Set exercise A: In the listing, revise the lines from the line with "family: Geometridae" up to and including the last line of the listing, putting "binomial" in place of "scientific name" and keeping everything else the same.

Text block:
TL;DR When implementing order-restrictions in JAGS, only the “ones trick” appears to yield the correct result.
Consider two unknown chances, $\theta_1$ and $\theta_2$, that are assigned independent beta priors: $\theta_1 \sim \text{beta}(1,1)$ and $\theta_2 \sim \text{beta}(1,1)$. Let’s visualize the joint posterior by executing JAGS code (Plummer, 2003) and plotting the samples that are obtained from the MCMC algorithm. This is easy to accomplish in JASP, which boasts a recently revamped “JAGS module”. Open JASP, activate the “JAGS” module from the module list, and enter the following JAGS syntax:
model{
theta1 ~ dbeta(1,1)
theta2 ~ dbeta(1,1)
}
We also indicate that “theta1” and “theta2” are the parameters we wish to monitor. Pressing “control+enter” then runs the JAGS model and returns samples from the two chances. We go to “plots” and tick “bivariate scatter”, and select the “contour” option. This is the result:
The off-diagonal contour plot confirms that the joint posterior is relatively flat. So far so good.

Record excerpts:
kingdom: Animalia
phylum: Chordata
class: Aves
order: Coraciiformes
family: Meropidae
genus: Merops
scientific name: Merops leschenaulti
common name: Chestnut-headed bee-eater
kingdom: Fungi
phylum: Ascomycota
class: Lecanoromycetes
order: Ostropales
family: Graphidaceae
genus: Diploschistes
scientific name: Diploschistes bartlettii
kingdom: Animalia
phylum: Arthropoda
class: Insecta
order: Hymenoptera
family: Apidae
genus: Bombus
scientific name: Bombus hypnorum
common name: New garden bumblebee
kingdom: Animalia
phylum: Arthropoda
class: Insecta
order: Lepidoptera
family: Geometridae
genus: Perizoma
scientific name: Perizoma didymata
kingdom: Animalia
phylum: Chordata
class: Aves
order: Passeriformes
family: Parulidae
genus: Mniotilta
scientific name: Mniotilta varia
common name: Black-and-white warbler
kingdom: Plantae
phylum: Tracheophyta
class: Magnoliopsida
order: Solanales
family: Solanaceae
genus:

Set exercise B: Pick up the text on order restrictions in JAGS from its last sentence and carry it further.

Reply A:
family: Geometridae
genus: Perizoma
binomial: Perizoma didymata
kingdom: Animalia
phylum: Chordata
class: Aves
order: Passeriformes
family: Parulidae
genus: Mniotilta
binomial: Mniotilta varia
common name: Black-and-white warbler
kingdom: Plantae
phylum: Tracheophyta
class: Magnoliopsida
order: Solanales
family: Solanaceae
genus:

Reply B:
However, now we wish to add to this prior specification the restriction that $\theta_1 > \theta_2$. As noted in O’Hagan & Forster (2004, pp. 70-71), this restriction represents additional information, and as such it can be entered at any stage of the Bayesian learning process. We could for instance add the restriction at the end and simply remove all the MCMC samples that violate the restriction. If we were to do this, the joint distribution would still be uniform but only occupy half of the area it did previously. However, the procedure of eliminating samples becomes increasingly inefficient as the restriction becomes more specific. It would therefore be worthwhile to consider adding the restriction at the very beginning, by adjusting the prior. As it turns out, this is surprisingly difficult to accomplish.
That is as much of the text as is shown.